A particle of mass `4 m` which is at rest explodes into masses `m, m` & `2m`. Two of the fragments of masses m and `2m` are found to move with equal speeds v each in opposite directions. The total mechanical energy released in the process of explosion is :-

To solve the problem, we will follow these steps: ### Step 1: Understand the Initial Conditions A particle of mass `4m` is initially at rest. When it explodes, it breaks into three fragments with masses `m`, `m`, and `2m`. **Hint:** Remember that the initial momentum of the system is zero since the particle is at rest. ### Step 2: Analyze the Final Conditions After the explosion, two fragments of masses `m` and `2m` move with equal speeds `v` in opposite directions.
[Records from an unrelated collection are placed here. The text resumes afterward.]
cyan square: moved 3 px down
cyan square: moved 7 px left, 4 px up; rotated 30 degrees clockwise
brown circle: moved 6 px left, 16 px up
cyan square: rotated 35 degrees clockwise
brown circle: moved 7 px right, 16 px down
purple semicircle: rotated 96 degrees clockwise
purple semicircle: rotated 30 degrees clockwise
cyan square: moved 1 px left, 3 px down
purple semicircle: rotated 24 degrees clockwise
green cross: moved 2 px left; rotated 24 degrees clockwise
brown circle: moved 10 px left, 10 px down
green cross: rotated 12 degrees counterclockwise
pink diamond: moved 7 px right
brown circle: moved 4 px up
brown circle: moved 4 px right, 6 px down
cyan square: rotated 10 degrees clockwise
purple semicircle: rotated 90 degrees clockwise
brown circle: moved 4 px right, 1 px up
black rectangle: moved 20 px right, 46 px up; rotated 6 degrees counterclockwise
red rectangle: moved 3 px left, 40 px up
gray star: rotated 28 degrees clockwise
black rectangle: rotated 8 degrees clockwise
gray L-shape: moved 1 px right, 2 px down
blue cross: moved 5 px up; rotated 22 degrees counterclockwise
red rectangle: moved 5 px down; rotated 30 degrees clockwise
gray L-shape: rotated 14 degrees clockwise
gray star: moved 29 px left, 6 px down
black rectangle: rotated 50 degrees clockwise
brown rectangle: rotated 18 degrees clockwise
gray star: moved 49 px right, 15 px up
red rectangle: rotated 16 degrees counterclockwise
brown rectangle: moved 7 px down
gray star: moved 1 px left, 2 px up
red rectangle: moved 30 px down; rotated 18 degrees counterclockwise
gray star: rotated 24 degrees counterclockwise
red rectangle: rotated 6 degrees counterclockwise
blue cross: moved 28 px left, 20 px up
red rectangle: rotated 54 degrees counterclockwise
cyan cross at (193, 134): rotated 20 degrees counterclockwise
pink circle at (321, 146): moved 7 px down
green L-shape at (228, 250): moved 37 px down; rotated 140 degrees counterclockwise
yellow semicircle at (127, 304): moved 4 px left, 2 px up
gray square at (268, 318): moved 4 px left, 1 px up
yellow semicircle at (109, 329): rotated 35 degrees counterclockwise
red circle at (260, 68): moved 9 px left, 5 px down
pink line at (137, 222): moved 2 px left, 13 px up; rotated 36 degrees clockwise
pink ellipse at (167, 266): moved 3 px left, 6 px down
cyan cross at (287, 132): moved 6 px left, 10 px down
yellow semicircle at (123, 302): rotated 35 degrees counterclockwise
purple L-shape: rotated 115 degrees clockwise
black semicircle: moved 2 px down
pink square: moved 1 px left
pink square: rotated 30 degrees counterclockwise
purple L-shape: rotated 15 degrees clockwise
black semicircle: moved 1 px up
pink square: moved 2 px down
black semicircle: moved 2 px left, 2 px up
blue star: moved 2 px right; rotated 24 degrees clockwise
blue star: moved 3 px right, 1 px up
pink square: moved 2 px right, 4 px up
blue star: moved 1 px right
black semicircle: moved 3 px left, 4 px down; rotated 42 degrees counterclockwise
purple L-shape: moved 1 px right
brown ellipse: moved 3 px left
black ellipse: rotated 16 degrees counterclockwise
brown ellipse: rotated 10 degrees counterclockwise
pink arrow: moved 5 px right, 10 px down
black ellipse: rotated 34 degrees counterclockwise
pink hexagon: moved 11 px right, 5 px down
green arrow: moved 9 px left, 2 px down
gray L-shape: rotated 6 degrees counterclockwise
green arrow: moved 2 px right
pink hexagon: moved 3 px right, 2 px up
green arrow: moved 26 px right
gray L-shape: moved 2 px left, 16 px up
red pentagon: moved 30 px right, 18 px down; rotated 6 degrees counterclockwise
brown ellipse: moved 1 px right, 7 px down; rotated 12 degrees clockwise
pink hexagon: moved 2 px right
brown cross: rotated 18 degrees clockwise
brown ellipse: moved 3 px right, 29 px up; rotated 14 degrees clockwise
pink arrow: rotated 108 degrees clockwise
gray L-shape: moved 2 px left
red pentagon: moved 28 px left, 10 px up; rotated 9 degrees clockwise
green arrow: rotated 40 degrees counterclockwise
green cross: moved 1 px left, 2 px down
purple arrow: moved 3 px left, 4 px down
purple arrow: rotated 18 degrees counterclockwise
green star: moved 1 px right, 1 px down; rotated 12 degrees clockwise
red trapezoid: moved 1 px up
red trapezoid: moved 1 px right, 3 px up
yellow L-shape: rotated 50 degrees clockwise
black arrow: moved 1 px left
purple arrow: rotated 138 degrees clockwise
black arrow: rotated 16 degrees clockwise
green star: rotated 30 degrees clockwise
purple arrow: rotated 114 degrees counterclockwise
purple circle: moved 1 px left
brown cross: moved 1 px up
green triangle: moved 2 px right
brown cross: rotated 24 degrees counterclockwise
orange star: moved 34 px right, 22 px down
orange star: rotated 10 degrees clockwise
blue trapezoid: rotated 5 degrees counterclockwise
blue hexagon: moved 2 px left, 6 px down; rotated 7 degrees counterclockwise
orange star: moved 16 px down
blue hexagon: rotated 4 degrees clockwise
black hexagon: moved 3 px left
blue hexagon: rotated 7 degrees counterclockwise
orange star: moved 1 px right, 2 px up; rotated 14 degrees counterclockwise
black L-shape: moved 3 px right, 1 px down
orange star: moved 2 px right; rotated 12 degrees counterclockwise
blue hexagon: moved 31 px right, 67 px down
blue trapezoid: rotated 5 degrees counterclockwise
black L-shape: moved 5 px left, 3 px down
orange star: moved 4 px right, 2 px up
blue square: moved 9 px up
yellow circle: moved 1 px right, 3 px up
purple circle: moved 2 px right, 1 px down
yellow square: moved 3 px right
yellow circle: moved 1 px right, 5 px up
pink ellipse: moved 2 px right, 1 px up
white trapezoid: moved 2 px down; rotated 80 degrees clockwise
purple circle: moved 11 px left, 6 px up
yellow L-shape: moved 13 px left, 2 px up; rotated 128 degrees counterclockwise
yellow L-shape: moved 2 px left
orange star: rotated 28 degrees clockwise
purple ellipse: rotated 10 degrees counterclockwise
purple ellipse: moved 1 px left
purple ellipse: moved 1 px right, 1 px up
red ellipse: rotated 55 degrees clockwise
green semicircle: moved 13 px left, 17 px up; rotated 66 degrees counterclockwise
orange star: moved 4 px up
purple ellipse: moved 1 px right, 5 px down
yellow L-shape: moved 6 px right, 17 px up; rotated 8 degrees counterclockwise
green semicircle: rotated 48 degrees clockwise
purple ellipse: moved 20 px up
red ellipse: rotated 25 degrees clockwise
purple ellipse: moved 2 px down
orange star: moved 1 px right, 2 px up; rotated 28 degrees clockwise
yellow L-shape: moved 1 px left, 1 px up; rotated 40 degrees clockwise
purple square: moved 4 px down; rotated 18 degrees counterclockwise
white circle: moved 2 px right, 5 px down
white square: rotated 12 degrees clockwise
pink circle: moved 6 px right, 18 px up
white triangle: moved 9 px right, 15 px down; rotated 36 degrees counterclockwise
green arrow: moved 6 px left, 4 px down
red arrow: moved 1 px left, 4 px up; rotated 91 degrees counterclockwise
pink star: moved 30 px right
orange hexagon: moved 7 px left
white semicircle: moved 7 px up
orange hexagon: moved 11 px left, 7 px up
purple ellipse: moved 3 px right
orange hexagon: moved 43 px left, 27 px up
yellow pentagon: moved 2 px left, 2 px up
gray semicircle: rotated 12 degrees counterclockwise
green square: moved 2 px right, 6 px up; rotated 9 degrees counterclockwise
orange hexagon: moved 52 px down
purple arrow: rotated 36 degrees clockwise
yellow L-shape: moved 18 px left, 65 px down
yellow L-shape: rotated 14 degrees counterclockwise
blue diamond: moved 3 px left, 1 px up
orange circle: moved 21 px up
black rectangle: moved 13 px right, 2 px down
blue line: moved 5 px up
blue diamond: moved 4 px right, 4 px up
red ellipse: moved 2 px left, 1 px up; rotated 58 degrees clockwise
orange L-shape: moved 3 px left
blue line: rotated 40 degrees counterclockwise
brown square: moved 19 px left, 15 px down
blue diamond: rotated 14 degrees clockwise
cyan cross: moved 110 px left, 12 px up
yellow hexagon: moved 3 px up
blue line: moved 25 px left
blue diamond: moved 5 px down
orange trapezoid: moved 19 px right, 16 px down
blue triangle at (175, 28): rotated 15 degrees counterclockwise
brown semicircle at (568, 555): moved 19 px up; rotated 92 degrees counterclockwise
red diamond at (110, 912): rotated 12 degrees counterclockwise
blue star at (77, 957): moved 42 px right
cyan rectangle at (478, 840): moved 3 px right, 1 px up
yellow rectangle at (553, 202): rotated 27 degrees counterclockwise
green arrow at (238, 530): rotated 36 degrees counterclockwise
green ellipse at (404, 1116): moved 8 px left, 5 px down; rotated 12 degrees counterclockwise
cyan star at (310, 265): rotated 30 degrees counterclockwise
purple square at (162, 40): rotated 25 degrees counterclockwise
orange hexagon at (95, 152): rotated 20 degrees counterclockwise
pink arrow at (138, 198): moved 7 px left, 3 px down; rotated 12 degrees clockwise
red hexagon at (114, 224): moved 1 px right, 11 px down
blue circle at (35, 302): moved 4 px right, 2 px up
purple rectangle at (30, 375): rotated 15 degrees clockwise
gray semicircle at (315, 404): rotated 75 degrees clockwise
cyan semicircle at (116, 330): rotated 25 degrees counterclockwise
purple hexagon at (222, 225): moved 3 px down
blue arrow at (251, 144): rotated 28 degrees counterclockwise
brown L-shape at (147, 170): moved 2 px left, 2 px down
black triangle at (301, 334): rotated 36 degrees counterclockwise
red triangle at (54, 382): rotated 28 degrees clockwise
Let’s denote the speed of the third fragment (mass `m`) as `v1`. **Hint:** The direction of the velocities is important; assign a positive direction for clarity. ### Step 3: Apply Conservation of Momentum Since there are no external forces acting on the system, the total momentum before the explosion must equal the total momentum after the explosion. - Initial momentum = 0 (since the particle was at rest) - Final momentum = (mass of 2m) * (velocity of 2m) + (mass of m) * (velocity of m) + (mass of m) * (velocity of m) Setting up the equation: \[ 0 = 2m(-v) + mv1 + mv \] This simplifies to: \[ 0 = -2mv + mv1 + mv \] Rearranging gives: \[ mv1 = 2mv - mv \] \[ mv1 = mv \] \[ v1 = v \] **Hint:** Use the conservation of momentum to relate the velocities of the fragments. ### Step 4: Calculate the Kinetic Energy of Each Fragment Now, we can calculate the kinetic energy of each fragment after the explosion. - Kinetic energy of mass `2m` moving with speed `v`: \[ KE_{2m} = \frac{1}{2} \cdot 2m \cdot v^2 = mv^2 \] - Kinetic energy of one mass `m` moving with speed `-v`: \[ KE_{m} = \frac{1}{2} \cdot m \cdot v^2 = \frac{1}{2} mv^2 \] - Kinetic energy of the other mass `m` moving with speed `v1` (which we found to be equal to `v`): \[ KE_{m} = \frac{1}{2} \cdot m \cdot v^2 = \frac{1}{2} mv^2 \] ### Step 5: Total Kinetic Energy After Explosion Now, we sum the kinetic energies of all fragments: \[ KE_{total} = KE_{2m} + KE_{m} + KE_{m} \] \[ KE_{total} = mv^2 + \frac{1}{2} mv^2 + \frac{1}{2} mv^2 \] \[ KE_{total} = mv^2 + mv^2 = 2mv^2 \] ### Step 6: Determine the Total Mechanical Energy Released Since the initial kinetic energy was zero (the particle was at rest), the total mechanical energy released in the explosion is equal to the total kinetic energy after the explosion: \[ \text{Total Mechanical Energy Released} = KE_{total} = 2mv^2 \] ### Conclusion Thus, the total mechanical energy released in the process of explosion is: \[ \boxed{2mv^2} \] ---